Misconduct or fraud is a widespread issue in many spheres, including the pharmaceutical industry. One reason for that is the heavily regulated nature of the industry, meaning that key actors possess significant power. Apart from that, the pharmaceutical industry combines business and scientific interests, creating a considerable potential for misconduct in both areas. Misconduct as related to business affairs may take the form of deliberately misinforming shareholders or other stakeholders. As for scientific misconduct, it often takes the form of fabrication or falsification of research results (Wajman, Marin, Bertolucci, Chaves, & Bromley, 2018). Since monitoring each site continuously is too resource-consuming, preventing such possibilities requires identifying industry-specific key risk indicators for misconduct.

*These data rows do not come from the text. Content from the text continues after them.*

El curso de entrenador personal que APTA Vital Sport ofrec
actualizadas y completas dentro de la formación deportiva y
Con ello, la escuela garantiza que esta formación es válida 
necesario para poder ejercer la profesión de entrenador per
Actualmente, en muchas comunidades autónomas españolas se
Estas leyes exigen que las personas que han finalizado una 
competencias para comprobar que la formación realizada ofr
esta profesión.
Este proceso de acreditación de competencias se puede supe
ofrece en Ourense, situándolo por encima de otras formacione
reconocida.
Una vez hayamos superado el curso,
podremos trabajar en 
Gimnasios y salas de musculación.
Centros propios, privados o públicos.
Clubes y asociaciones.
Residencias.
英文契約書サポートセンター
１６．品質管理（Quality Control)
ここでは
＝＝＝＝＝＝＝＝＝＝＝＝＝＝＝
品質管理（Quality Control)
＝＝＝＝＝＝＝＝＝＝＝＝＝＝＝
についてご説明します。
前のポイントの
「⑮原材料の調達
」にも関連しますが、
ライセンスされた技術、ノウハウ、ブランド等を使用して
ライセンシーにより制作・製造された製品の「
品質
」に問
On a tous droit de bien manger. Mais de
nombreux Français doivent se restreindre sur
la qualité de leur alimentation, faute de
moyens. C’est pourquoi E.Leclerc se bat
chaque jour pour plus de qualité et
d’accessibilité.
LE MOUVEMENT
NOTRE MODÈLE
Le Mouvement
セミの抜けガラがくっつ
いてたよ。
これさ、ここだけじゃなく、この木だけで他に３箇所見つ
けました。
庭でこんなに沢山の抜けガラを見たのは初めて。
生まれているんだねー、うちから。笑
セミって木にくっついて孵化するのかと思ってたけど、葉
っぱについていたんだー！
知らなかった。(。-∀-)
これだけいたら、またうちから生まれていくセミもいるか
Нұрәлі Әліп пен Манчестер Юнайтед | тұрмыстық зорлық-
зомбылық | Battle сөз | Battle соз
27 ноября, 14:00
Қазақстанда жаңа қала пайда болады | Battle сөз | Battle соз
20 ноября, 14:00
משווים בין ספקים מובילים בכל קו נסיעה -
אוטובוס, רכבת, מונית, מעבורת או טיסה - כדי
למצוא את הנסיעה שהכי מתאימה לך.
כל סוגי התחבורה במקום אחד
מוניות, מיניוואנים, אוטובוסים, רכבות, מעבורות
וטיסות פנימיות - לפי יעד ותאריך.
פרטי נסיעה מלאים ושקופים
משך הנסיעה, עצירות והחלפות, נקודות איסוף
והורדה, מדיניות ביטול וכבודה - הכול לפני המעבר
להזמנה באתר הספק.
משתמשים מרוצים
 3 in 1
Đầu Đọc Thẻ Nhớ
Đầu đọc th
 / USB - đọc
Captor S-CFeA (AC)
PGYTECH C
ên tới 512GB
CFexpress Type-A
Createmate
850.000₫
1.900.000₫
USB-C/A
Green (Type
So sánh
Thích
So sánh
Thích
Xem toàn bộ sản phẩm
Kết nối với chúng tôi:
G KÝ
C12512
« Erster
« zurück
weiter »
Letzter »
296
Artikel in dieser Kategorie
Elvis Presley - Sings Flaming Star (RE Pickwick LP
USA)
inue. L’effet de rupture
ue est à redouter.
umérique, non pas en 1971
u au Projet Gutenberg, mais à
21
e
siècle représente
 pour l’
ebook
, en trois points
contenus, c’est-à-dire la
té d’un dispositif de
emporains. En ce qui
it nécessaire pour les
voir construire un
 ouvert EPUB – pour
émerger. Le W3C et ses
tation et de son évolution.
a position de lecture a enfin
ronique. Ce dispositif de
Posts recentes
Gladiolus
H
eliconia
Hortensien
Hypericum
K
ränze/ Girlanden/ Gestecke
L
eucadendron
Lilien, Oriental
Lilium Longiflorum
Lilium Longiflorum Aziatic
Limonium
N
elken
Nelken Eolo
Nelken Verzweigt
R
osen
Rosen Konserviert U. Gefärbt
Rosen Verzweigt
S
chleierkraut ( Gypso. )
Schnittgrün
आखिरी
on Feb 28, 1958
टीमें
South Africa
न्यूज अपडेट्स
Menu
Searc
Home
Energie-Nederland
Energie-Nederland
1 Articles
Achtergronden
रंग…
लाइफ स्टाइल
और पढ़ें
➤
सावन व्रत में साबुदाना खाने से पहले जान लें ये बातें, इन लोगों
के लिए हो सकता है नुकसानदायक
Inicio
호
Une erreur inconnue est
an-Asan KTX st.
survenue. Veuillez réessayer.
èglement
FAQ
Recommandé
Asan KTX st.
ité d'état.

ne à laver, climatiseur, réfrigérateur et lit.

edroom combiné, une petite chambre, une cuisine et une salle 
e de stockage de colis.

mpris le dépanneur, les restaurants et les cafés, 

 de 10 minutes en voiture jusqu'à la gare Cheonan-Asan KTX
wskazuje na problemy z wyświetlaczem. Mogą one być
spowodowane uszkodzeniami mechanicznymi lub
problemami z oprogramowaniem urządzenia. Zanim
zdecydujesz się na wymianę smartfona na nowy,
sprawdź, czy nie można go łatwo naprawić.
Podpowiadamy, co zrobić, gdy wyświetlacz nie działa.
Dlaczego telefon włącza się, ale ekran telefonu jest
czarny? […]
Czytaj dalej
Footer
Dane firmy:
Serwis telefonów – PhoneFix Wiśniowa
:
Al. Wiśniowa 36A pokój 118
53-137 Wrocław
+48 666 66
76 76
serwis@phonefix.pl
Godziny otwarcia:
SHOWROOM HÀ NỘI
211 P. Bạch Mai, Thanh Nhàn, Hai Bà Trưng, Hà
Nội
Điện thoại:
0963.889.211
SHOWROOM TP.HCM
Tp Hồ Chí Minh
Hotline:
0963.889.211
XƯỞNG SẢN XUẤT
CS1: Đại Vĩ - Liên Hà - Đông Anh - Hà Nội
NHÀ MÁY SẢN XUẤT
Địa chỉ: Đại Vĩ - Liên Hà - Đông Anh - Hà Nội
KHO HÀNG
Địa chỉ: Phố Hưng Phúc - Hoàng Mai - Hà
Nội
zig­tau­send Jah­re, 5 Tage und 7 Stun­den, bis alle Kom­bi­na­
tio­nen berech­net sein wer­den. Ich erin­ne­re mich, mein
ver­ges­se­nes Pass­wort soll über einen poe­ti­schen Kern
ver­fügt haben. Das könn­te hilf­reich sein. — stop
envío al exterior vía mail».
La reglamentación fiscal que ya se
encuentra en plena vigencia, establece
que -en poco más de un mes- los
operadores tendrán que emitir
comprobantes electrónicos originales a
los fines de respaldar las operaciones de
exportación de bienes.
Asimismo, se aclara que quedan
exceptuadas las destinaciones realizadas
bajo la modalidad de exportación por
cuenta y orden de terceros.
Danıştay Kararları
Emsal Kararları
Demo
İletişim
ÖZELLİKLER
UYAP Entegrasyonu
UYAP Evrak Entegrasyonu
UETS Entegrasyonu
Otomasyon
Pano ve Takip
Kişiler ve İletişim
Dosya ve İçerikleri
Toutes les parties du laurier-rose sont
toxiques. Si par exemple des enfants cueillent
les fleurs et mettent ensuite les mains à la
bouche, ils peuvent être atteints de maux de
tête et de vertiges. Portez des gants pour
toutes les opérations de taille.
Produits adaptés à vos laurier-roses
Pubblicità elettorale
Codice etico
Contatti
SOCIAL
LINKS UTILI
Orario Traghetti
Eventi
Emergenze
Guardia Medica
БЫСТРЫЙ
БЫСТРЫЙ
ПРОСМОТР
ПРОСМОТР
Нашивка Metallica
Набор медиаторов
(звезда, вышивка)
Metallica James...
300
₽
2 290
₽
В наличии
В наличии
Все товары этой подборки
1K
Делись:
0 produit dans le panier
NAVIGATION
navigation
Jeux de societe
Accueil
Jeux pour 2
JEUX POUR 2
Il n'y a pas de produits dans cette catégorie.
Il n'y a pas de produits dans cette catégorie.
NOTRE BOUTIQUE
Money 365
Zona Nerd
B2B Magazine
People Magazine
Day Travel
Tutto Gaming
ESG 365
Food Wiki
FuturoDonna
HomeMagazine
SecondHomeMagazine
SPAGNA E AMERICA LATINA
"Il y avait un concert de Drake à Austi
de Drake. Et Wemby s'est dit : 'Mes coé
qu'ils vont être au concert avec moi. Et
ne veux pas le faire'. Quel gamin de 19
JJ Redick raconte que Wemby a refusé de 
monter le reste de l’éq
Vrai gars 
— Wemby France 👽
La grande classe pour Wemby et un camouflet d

While specific key risk indicators in the pharmaceutical industry depend on the organization in question. It is possible to identify some of the most prominent ones that can be of use in different situations. In terms of business misconduct, the rate of serious adverse events reporting may be of use (Valdés-Márquez, Hopewell, Landray, & Armitage, 2011). Speaking of scientific misconduct, one should look for statistical deviations in the results detecting potential data fabrication or the duration of a study treatment visit to identify potential corruption (Valdés-Márquez, Hopewell, Landray, & Armitage, 2011). Such key risk indicators would not suffice on their own to detect misconduct with certainty, but they would be enough to identify sites and areas for more rigorous checking and inspection. As such, this list is definitely not exhaustive, but it still contains some general suggestions of key risk indicators one should consider in the pharmaceutical industry.
References
Valdés-Márquez, E., Hopewell, C. J., Landray, M., & Armitage, J. (2011). A key risk indicator approach to central statistical monitoring in multicentre clinical trials: method development in the context of an ongoing largescale randomized trial. Trials, 1(12, Supplement 1). A35.
Wajman, J. R., Marin, C. M. C., Bertolucci, P. H. F., Chaves, M. L. F., & Bromley, T. (2018). Qualitative features in clinical trials: coordinates for prevention of passive and active misconduct. International Journal of Clinical Trials, 5(1), 2349-2359.